WORK INSTRUCTIONS
Please take the lines from the one holding "truly get to know somebody, for" through the one holding "How to store medical supp" in the data below and copy them exactly.

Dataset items
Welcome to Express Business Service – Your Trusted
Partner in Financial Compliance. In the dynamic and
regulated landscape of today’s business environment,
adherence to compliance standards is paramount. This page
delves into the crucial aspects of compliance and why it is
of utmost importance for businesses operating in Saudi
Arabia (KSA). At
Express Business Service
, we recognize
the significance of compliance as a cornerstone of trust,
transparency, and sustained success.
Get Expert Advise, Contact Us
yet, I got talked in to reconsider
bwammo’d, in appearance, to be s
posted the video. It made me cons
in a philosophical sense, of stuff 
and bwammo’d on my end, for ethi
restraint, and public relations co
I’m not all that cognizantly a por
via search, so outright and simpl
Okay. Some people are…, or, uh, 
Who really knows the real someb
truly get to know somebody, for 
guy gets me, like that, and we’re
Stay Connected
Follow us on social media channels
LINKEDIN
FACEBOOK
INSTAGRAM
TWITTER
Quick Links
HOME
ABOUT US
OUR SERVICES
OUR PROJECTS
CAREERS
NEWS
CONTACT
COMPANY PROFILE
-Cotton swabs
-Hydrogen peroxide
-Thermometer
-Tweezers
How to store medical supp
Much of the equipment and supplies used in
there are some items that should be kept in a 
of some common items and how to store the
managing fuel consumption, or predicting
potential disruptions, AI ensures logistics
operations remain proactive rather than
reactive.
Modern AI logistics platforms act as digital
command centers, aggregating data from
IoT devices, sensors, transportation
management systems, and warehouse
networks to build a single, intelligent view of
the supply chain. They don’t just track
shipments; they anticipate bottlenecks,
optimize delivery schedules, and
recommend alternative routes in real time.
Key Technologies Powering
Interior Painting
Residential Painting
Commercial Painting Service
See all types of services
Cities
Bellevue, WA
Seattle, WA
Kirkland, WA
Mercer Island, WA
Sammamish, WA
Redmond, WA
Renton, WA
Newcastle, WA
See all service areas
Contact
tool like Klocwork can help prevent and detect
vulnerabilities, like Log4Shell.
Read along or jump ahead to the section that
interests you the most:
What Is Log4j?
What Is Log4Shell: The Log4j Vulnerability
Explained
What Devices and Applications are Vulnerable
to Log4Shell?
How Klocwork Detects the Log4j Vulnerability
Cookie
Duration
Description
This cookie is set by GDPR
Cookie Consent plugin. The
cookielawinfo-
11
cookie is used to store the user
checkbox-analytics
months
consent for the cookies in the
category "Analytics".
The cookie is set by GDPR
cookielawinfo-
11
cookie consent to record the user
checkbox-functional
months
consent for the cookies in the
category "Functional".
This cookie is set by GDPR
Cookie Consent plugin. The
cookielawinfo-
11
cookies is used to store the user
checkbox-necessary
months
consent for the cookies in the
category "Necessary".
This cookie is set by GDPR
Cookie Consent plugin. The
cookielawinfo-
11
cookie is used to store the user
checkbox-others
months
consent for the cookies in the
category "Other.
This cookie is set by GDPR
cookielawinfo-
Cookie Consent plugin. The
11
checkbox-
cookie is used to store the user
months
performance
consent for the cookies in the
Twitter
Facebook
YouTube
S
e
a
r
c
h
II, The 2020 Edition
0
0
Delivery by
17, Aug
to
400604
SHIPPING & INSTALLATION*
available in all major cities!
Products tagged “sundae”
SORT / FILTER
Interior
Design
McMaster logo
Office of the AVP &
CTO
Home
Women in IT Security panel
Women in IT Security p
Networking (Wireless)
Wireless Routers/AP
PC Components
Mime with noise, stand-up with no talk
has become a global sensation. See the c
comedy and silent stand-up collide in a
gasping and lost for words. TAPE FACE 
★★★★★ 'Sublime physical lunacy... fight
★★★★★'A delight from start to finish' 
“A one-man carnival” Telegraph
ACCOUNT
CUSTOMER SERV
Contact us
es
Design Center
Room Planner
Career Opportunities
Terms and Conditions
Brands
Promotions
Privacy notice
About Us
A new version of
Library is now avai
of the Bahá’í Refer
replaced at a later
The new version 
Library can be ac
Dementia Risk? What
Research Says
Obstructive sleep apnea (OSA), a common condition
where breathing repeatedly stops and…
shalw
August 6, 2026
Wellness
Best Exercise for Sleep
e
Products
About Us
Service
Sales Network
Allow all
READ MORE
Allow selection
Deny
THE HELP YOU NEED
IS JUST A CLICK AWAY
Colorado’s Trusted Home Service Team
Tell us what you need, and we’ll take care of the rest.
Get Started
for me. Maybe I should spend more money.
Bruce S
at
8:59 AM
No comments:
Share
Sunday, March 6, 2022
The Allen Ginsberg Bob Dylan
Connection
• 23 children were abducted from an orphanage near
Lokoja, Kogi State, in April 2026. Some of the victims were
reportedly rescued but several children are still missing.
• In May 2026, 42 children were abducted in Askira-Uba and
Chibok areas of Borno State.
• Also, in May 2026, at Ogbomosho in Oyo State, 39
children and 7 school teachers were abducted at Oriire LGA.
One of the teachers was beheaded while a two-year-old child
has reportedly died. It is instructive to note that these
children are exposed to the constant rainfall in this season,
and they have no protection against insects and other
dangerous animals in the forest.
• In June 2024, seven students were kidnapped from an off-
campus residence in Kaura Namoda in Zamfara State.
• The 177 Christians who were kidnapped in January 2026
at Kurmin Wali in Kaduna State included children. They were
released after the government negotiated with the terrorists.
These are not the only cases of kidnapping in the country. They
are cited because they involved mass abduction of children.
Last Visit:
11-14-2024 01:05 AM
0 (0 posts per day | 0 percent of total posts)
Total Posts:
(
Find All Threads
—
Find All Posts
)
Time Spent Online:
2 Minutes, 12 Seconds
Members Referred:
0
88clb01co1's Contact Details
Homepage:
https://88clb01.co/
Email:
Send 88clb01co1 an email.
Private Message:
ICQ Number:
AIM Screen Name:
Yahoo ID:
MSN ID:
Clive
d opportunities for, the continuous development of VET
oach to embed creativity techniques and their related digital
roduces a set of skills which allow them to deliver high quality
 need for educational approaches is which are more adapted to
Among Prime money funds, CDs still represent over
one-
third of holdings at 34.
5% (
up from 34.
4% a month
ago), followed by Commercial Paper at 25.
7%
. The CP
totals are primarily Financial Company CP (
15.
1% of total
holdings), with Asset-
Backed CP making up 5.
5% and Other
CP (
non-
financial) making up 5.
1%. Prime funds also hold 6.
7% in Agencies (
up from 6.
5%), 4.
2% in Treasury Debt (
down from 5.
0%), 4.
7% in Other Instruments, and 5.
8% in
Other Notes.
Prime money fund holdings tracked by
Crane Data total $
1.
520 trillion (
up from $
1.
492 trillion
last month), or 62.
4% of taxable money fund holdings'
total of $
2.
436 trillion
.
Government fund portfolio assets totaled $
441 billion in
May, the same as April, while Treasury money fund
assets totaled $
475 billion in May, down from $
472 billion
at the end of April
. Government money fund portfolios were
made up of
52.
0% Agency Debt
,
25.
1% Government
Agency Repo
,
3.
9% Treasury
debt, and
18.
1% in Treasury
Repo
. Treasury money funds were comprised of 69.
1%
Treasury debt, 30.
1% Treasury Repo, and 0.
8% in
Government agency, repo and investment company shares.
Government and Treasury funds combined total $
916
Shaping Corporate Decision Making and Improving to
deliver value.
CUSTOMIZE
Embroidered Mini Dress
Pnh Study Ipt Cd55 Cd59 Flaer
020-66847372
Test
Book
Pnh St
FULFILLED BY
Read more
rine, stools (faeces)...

TASK SOLUTION
truly get to know somebody, for 
guy gets me, like that, and we’re
Stay Connected
Follow us on social media channels
LINKEDIN
FACEBOOK
INSTAGRAM
TWITTER
Quick Links
HOME
ABOUT US
OUR SERVICES
OUR PROJECTS
CAREERS
NEWS
CONTACT
COMPANY PROFILE
-Cotton swabs
-Hydrogen peroxide
-Thermometer
-Tweezers
How to store medical supp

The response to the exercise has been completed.